▶ WHAT YOU SHOULD DO
Transcribe, without alteration, the line that includes "cancer (adenocarcinoma) tissue" and each line after it until the records end, omitting all that precede it.

—————

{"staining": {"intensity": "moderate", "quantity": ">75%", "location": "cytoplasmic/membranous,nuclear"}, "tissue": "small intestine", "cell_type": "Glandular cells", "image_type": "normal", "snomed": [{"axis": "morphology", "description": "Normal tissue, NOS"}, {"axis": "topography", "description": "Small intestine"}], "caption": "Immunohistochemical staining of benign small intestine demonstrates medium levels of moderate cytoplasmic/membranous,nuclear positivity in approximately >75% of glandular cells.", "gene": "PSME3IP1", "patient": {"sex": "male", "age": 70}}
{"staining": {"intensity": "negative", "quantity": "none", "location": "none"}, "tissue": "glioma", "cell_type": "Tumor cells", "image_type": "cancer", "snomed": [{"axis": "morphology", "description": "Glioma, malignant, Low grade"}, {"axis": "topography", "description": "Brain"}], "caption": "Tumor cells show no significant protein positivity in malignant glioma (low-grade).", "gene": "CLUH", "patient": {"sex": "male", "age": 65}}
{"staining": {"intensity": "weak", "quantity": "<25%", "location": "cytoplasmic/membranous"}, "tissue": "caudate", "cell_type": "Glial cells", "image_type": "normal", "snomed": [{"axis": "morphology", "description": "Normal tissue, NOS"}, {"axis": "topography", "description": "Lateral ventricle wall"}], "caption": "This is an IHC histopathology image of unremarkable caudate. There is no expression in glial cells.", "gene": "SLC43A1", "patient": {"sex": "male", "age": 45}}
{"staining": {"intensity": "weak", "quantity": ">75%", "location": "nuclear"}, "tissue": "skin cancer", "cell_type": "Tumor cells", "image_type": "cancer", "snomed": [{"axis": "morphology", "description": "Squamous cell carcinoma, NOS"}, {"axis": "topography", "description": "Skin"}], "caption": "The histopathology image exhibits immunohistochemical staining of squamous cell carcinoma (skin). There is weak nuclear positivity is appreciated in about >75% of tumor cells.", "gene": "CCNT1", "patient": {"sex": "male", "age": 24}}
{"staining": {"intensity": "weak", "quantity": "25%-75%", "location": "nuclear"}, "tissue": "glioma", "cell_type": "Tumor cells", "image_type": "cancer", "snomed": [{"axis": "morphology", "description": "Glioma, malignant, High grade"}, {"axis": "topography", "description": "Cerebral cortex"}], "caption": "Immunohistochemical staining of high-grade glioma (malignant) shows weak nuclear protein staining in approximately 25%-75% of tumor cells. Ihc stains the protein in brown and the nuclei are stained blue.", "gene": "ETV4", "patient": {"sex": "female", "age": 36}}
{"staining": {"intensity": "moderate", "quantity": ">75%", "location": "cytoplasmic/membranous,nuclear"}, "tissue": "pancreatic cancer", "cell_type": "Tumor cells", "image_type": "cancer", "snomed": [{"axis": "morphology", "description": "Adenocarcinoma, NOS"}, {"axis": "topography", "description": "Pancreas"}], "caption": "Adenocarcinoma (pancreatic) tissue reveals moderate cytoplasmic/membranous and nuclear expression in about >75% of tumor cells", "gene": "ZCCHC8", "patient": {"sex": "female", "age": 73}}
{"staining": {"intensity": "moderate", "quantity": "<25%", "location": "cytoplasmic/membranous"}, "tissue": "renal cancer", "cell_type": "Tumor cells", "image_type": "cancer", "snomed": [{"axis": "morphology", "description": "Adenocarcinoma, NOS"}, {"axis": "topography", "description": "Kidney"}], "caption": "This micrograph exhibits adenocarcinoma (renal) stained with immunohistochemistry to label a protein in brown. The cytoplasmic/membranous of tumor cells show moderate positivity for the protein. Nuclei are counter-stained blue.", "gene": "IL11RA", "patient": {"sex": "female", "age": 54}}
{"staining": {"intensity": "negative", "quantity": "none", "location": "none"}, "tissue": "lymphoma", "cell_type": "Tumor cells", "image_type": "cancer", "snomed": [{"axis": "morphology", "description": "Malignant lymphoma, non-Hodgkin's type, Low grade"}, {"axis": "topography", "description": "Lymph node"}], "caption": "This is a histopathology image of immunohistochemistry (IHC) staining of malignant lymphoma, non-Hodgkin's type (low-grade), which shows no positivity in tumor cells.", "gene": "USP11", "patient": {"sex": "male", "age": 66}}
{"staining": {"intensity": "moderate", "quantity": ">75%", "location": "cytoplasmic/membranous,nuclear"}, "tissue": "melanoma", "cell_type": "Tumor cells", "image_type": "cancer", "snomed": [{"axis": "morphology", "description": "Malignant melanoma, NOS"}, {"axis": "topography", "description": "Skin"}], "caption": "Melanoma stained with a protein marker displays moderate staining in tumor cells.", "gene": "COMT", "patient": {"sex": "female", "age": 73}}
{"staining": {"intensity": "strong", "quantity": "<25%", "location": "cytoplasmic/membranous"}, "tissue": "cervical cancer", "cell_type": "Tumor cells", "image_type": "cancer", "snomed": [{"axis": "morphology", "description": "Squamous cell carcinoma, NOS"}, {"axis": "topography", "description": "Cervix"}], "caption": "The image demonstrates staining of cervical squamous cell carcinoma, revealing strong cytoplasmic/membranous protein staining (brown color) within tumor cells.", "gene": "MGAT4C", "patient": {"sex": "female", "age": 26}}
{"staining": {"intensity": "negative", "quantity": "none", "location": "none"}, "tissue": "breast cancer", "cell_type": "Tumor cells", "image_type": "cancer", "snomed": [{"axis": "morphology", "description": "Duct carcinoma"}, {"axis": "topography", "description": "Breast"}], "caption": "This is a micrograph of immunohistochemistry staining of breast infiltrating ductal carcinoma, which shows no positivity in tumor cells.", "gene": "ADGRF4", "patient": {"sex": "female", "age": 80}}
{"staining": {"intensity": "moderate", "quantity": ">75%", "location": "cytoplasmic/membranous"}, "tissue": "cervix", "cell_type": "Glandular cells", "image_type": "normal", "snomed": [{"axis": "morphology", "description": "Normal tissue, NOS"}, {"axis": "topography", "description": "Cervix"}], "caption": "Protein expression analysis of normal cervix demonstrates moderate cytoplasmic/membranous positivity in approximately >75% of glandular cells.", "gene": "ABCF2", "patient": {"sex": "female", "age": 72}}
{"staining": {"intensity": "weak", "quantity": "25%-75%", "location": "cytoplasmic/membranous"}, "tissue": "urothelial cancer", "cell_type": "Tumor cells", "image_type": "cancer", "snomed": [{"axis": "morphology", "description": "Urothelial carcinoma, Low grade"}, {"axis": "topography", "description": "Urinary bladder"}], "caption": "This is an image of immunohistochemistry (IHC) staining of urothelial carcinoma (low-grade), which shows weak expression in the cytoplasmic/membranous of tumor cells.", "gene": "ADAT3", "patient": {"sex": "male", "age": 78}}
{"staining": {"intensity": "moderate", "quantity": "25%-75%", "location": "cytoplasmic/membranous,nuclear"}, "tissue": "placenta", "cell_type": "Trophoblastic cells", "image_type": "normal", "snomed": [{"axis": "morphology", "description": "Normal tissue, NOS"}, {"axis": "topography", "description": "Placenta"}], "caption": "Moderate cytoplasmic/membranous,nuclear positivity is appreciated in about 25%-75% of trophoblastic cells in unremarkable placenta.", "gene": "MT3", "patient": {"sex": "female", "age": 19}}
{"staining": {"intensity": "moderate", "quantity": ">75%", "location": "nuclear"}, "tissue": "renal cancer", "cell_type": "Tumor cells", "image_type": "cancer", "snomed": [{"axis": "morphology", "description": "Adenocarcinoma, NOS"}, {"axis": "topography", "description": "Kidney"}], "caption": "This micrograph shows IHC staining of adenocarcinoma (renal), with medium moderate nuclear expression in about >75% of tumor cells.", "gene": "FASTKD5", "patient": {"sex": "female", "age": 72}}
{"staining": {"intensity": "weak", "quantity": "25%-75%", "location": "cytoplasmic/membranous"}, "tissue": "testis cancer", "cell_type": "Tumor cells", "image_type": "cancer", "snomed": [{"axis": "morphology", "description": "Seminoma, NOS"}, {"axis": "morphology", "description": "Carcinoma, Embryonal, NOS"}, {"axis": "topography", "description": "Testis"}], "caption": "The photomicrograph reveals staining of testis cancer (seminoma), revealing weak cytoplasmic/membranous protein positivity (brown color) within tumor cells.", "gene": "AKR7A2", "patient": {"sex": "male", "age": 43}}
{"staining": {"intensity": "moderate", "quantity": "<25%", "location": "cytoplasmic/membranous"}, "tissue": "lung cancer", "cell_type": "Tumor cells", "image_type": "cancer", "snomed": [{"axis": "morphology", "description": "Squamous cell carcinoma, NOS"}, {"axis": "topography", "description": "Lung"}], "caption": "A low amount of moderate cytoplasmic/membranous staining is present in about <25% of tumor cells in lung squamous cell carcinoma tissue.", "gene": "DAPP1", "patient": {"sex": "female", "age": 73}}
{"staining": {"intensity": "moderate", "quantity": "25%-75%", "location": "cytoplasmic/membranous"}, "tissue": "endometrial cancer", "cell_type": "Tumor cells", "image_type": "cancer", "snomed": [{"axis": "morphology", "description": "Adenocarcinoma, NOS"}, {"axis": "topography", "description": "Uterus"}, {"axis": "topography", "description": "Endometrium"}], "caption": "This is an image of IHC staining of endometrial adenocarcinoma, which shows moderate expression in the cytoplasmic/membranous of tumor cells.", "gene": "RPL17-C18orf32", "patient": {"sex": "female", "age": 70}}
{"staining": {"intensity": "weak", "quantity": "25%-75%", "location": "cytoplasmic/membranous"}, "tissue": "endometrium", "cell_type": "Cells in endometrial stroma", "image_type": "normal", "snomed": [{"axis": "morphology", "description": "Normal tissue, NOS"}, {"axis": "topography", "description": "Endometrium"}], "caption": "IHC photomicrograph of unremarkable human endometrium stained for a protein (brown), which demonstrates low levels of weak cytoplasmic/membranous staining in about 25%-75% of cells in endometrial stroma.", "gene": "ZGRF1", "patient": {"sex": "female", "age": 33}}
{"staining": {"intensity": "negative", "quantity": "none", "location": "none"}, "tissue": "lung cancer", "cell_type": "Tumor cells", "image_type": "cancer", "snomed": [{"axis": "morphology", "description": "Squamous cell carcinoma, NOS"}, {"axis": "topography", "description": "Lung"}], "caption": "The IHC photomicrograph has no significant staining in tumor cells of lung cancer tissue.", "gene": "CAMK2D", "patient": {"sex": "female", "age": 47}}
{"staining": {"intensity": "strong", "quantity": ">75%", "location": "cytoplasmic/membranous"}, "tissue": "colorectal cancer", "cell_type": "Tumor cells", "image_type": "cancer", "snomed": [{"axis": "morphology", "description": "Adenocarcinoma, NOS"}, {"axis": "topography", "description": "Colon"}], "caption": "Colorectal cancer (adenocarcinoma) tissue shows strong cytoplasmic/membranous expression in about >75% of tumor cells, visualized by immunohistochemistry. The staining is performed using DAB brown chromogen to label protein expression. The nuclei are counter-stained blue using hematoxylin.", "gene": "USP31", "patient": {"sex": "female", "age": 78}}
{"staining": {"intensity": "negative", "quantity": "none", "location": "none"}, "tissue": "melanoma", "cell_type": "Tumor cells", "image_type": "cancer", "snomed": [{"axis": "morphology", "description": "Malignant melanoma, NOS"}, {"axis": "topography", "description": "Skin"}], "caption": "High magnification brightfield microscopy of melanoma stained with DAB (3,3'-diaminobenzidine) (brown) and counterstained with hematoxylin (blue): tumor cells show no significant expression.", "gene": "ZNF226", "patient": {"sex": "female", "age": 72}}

—————

▶ OUTPUT FOR THIS TASK
{"staining": {"intensity": "strong", "quantity": ">75%", "location": "cytoplasmic/membranous"}, "tissue": "colorectal cancer", "cell_type": "Tumor cells", "image_type": "cancer", "snomed": [{"axis": "morphology", "description": "Adenocarcinoma, NOS"}, {"axis": "topography", "description": "Colon"}], "caption": "Colorectal cancer (adenocarcinoma) tissue shows strong cytoplasmic/membranous expression in about >75% of tumor cells, visualized by immunohistochemistry. The staining is performed using DAB brown chromogen to label protein expression. The nuclei are counter-stained blue using hematoxylin.", "gene": "USP31", "patient": {"sex": "female", "age": 78}}
{"staining": {"intensity": "negative", "quantity": "none", "location": "none"}, "tissue": "melanoma", "cell_type": "Tumor cells", "image_type": "cancer", "snomed": [{"axis": "morphology", "description": "Malignant melanoma, NOS"}, {"axis": "topography", "description": "Skin"}], "caption": "High magnification brightfield microscopy of melanoma stained with DAB (3,3'-diaminobenzidine) (brown) and counterstained with hematoxylin (blue): tumor cells show no significant expression.", "gene": "ZNF226", "patient": {"sex": "female", "age": 72}}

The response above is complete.